Given the multitude of central and peripheral effects that have been attributed to progesterone and/or its derivatives, it is not surprising that a number of mechanisms of action have been proposed. Progesterone and its derivatives may have neuroprotective, anti-inflammatory, and/or antinociceptive effects.62,63 Progesterone and 5α-dihydroprogesterone can act through the classical progestin receptor to cause an upregulation of glycoprotein zero, a protein important for the structural integrity of the myelin sheath. 3α,5α-tetrahydroprogesterone acting as a positive allosteric modulator of the GABAA receptor through a genomic mechanism can cause an upregulation of peripheral myelin protein 22 which is also critical for myelination.64 Progesterone may directly stimulate the proliferation of Schwann cells by acting on receptors expressed in these cells. These positive effects on remyelination may account for recovery of neuronal function in models of peripheral neuropathy.
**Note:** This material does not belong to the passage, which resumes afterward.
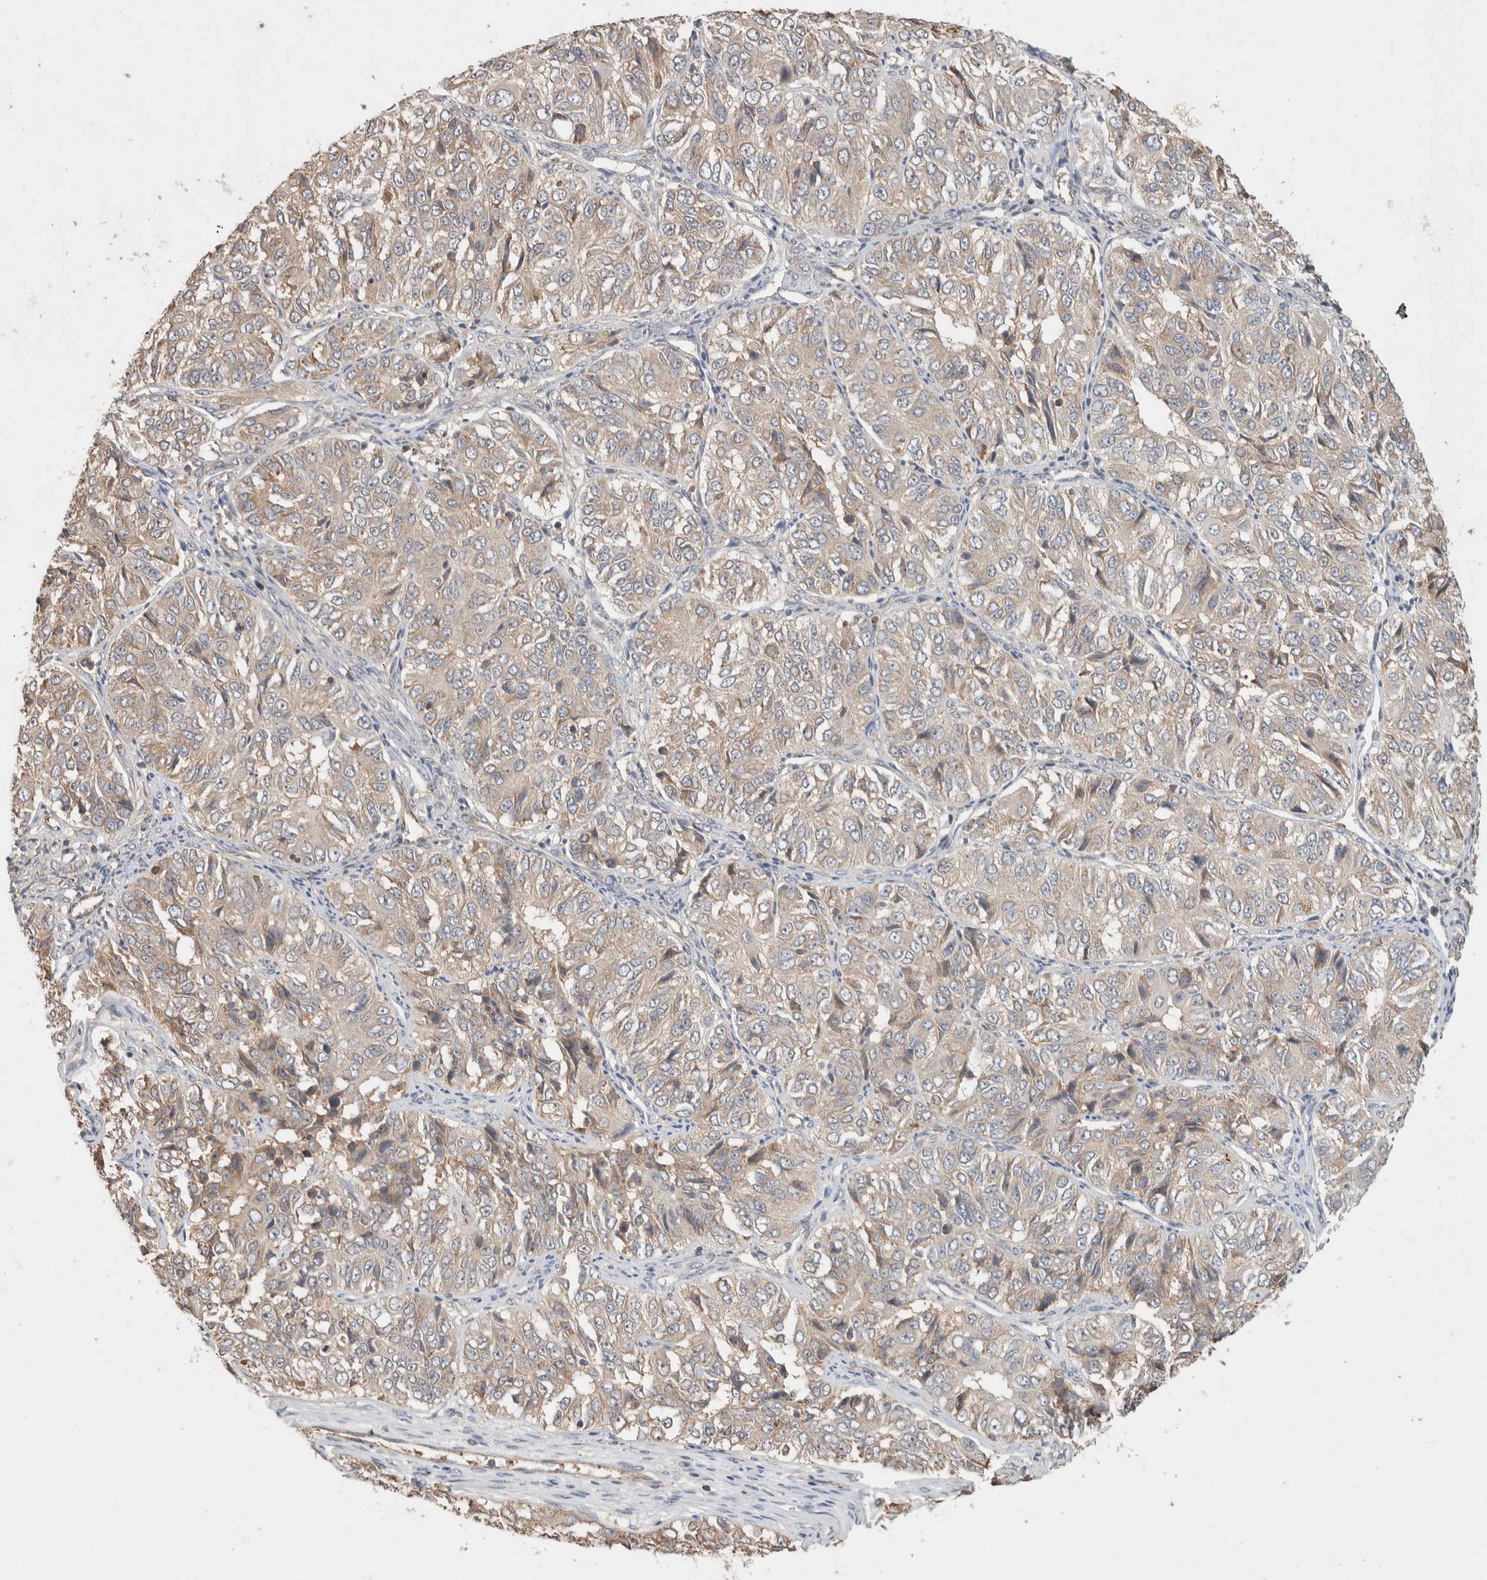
{"staining": {"intensity": "weak", "quantity": "25%-75%", "location": "cytoplasmic/membranous"}, "tissue": "ovarian cancer", "cell_type": "Tumor cells", "image_type": "cancer", "snomed": [{"axis": "morphology", "description": "Carcinoma, endometroid"}, {"axis": "topography", "description": "Ovary"}], "caption": "Ovarian endometroid carcinoma tissue shows weak cytoplasmic/membranous positivity in approximately 25%-75% of tumor cells The protein of interest is shown in brown color, while the nuclei are stained blue.", "gene": "DEPTOR", "patient": {"sex": "female", "age": 51}}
Further investigation is required in order to draw any conclusions regarding progesterone’s mechanism(s) of action in the present study. Given that progesterone did not have a single-dose effect, it may be interpreted that progesterone was not acting as an analgesic, and by extrapolation, the effect of early repeated administration does not appear to be due to an analgesic effect. Because progesterone promotes recovery of tactile hypersensitivity with long-term treatment during the early phase of model development, it may be postulated that progesterone or its active metabolites may be having a neuroprotective effect in this model. Remyelination may be a plausible cause of recovery, because neuronal degeneration is a component of peripheral neuropathy.28

The implication of the present study and previous work is that progesterone may be an effective therapy for chronic neuropathic pain. In this study, progesterone was effective only when started immediately after nerve injury and given for a sufficient period of time, suggesting that the timing and duration of treatment are both critical for the effect. That progesterone alters the development of the model when given early, but not late, suggests that there is a window of opportunity for treatment. It is well known that treatment of traumatic brain injury, spinal cord injury, and stroke must be started immediately, and the same may hold true for peripheral nerve injuries and insults. Many people with neuropathic pain go for months or even years after injury or onset of the disease before being given a correct diagnosis and/or treatment. Therefore, it is not surprising that, in many cases, their neuropathic pain is refractory to treatment. Beginning an effective regimen of therapy at the earliest possible time, and maintaining treatment for a sufficient period, may be critical in altering the course of this condition. Therefore, early progesterone treatment may prevent the development of a chronic unrelenting course of neuropathic pain.


This work was supported by a grant from McMaster University. We are grateful to Dr Henry Szechtman for inspiring this project and his initial discussions and ongoing advice.



The authors report no conflicts of interest in this work.